### What is needed:
What's wanted is each entry repeated verbatim, minus its images.

Records from a collection:
□ □ □ □

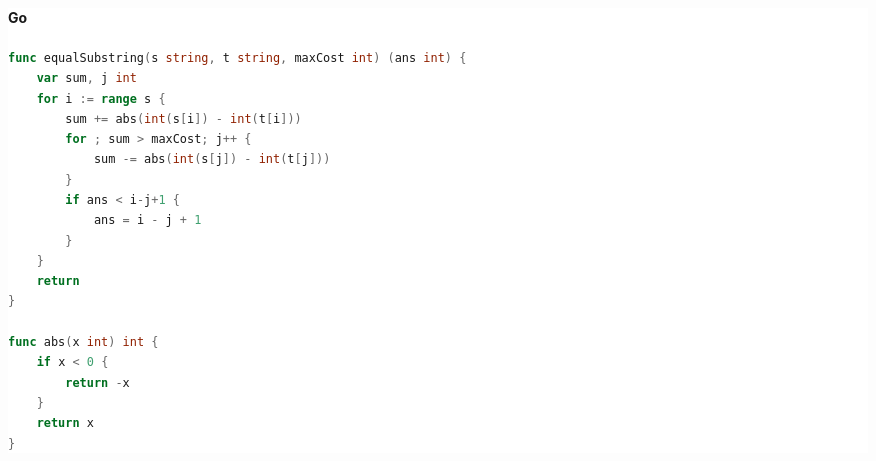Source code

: 
#### Go

```go
func equalSubstring(s string, t string, maxCost int) (ans int) {
	var sum, j int
	for i := range s {
		sum += abs(int(s[i]) - int(t[i]))
		for ; sum > maxCost; j++ {
			sum -= abs(int(s[j]) - int(t[j]))
		}
		if ans < i-j+1 {
			ans = i - j + 1
		}
	}
	return
}

func abs(x int) int {
	if x < 0 {
		return -x
	}
	return x
}
```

□ □ □ □

### Exercise answer:
Source code

: 
#### Go

```go
func equalSubstring(s string, t string, maxCost int) (ans int) {
	var sum, j int
	for i := range s {
		sum += abs(int(s[i]) - int(t[i]))
		for ; sum > maxCost; j++ {
			sum -= abs(int(s[j]) - int(t[j]))
		}
		if ans < i-j+1 {
			ans = i - j + 1
		}
	}
	return
}

func abs(x int) int {
	if x < 0 {
		return -x
	}
	return x
}
```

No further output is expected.